Yes, the irony here is that GM is profitable only after a massive taxpayer-funded bailout, which took money away from more productive uses—such as other, non-bailed-out automakers like Ford. The double irony? We were assured that a government bailout was going to make GM profitable by pushing them to shift their production over to electric cars—which didn’t happen, yet somehow GM is now making money while the electric car makers are losing it.
But maybe Tesla is being valued as a “growth stock,” rather than as a stable, mature company. So what exactly is the future growth investors are expecting? If all goes insanely well, if Tesla hits a whole series of targets that it is extremely unlikely to hit, then someday the company will sell as many cars as…General Motors. In other words, investors are anticipating the potential future value Tesla might grow into after a decade or two of spectacular success. Yet they’re pretending it’s worth that much now, today.
The real insanity is that if Tesla hits its most immediate goal, by rapidly expanding production of its new, mass-market Model 3, its biggest government subsidy goes away. Federal subsidies for electric cars begin to phase out once an automaker sells 200,000 electric vehicles—in other words, 2 percent as many cars as GM sells in a year. And what happens when subsidies go away? Sales tend to crash.
Tesla’s overpriced luxury cars have been a little more resistant to this effect, because wealthier buyers—you have to be pretty well off to shell out $100,000 for a Model S—are less price-sensitive. But as one observer notes, the Model 3 is supposed to be a more affordable, mass-market vehicle. “Buyers with large amounts of money were seemingly less concerned about the credit cut—but those aren’t the people Musk wants to market the Model 3 to.”
A similar subsidy cutoff in Georgia turned out like this.
The idea of the subsidies, I guess, is that they would help the electric vehicle industry during its struggling infancy, after which it would become so profitable and self-sufficient that it would no longer need the support. But that’s the question, isn’t it? When you start to subsidize economic activity, you tend to encourage the kind of economic activity that needs subsidies—and always will.
Tesla has carved out a small niche by selling a $50,000 car for $100,000 to customers who are willing to pay a premium to be able to say that they’re on the cutting edge or that they’re saving the planet. It’s now trying to go to a larger market by selling a $20,000 car for $35,000. It’s not clear that this business model works without government subsidies.
What the regulatory support for Tesla has actually managed to achieve is to inflate a massive bubble that sucked billions of dollars of private capital into a company that probably doesn’t have a sustainable long-term business model. At the very least, money and capital are being diverted from places they would otherwise have gone and instead are being used to support a politically favored innovation at a very high risk of failure.

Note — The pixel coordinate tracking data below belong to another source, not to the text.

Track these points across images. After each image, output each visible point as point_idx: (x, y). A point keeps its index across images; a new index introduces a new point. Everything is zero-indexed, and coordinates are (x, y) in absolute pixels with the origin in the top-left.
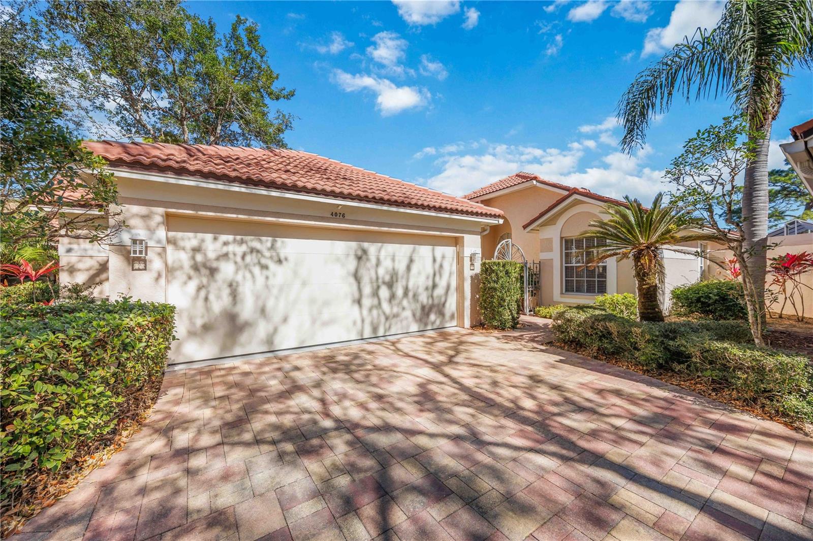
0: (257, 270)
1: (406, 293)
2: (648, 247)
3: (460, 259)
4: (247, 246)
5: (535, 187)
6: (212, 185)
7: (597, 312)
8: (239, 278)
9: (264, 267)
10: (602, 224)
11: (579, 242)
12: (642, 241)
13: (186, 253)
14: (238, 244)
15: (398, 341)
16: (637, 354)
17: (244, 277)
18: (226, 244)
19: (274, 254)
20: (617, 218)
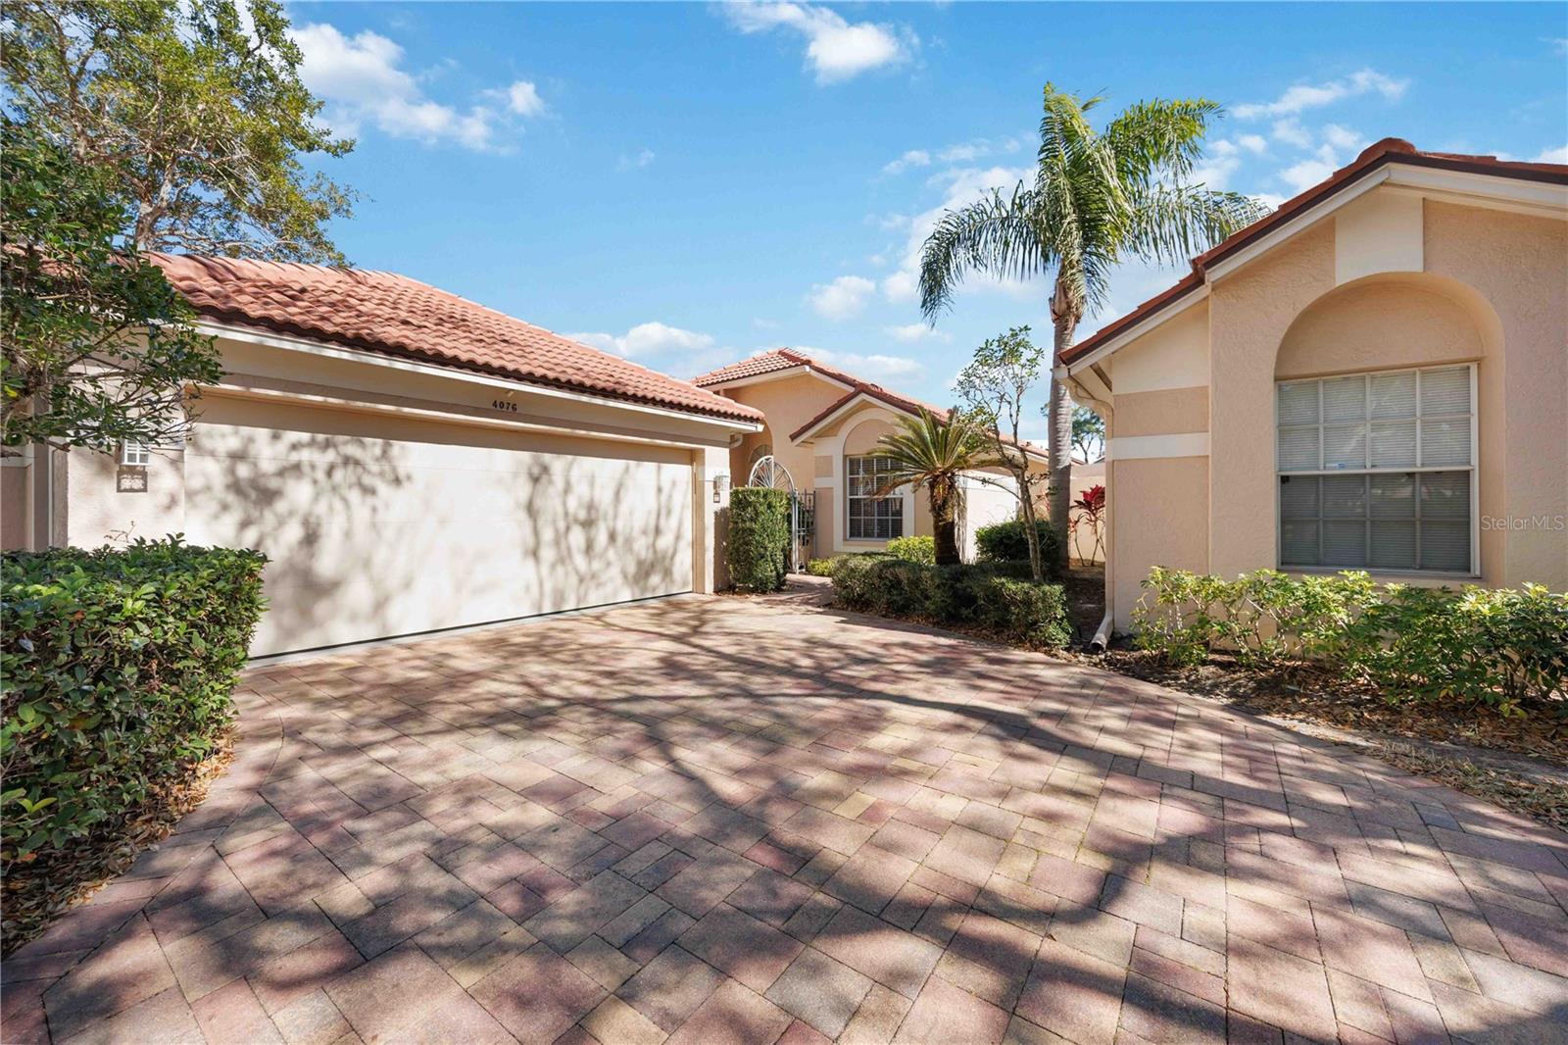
0: (354, 496)
1: (612, 537)
2: (944, 473)
3: (697, 486)
4: (338, 453)
5: (808, 375)
6: (287, 344)
7: (886, 558)
8: (321, 508)
9: (369, 491)
10: (893, 441)
11: (868, 463)
12: (939, 465)
13: (218, 461)
14: (320, 448)
15: (604, 615)
16: (927, 603)
17: (331, 508)
18: (294, 447)
19: (387, 468)
20: (910, 434)
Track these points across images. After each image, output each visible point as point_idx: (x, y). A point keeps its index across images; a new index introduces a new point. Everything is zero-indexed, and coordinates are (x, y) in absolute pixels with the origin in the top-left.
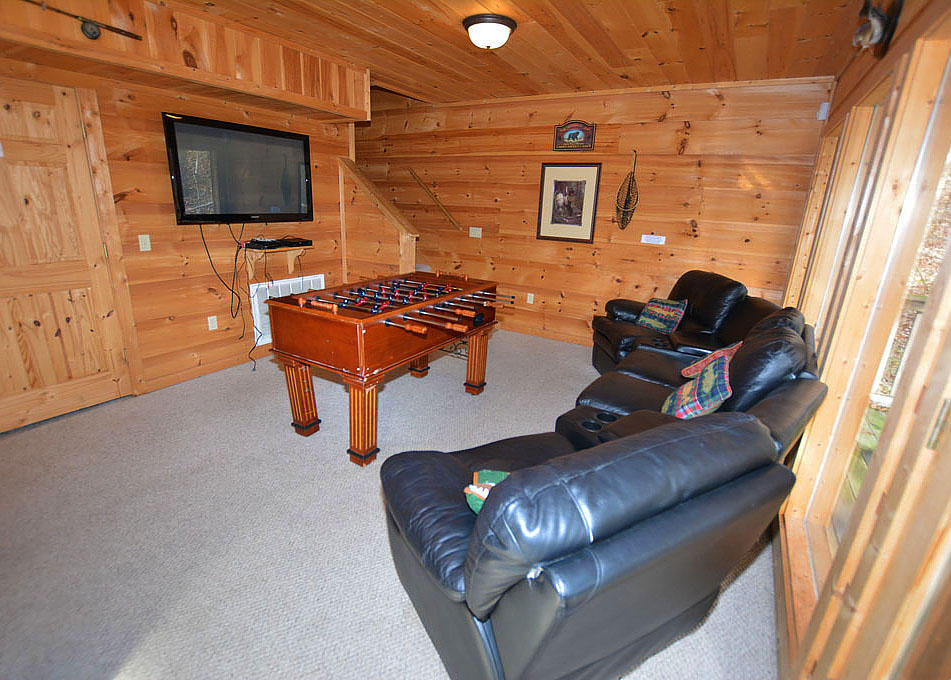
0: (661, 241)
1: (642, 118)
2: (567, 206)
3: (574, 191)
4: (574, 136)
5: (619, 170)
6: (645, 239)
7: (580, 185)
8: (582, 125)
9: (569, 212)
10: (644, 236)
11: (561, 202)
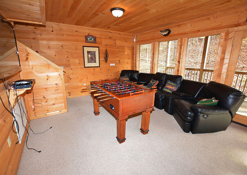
0: (114, 65)
1: (106, 37)
2: (92, 58)
3: (93, 54)
4: (91, 39)
5: (103, 49)
6: (111, 65)
7: (94, 52)
8: (93, 37)
9: (92, 59)
10: (110, 64)
11: (90, 57)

The elephant in the room here is global warming. The real reason electric vehicles are politically favored is because they are supposed to be absolutely necessary to fight global warming. That’s why Manjoo blithely proclaims “a future ruled by electric motors rather than the internal combustion engine.” There’s no overwhelming economic or technological reason to think the electric motor is superior to the gasoline engine. So far, consumers are overwhelmingly voting for internal combustion. The only reason you would assume electric cars will definitely rule the future is because you think they have to in order to save the planet.
There are some dubious assumptions behind that, but boosters of electric cars should at least be forthcoming about their real motive. Electric car subsidies and gas mileage mandates are costs they are imposing on us for what they claim is a greater environmental good. They can at least recognize it as a cost, and as one that we’re going to have to keep on paying, and stop pretending that they are really doing us a favor by diverting our money from the places we wanted to put it.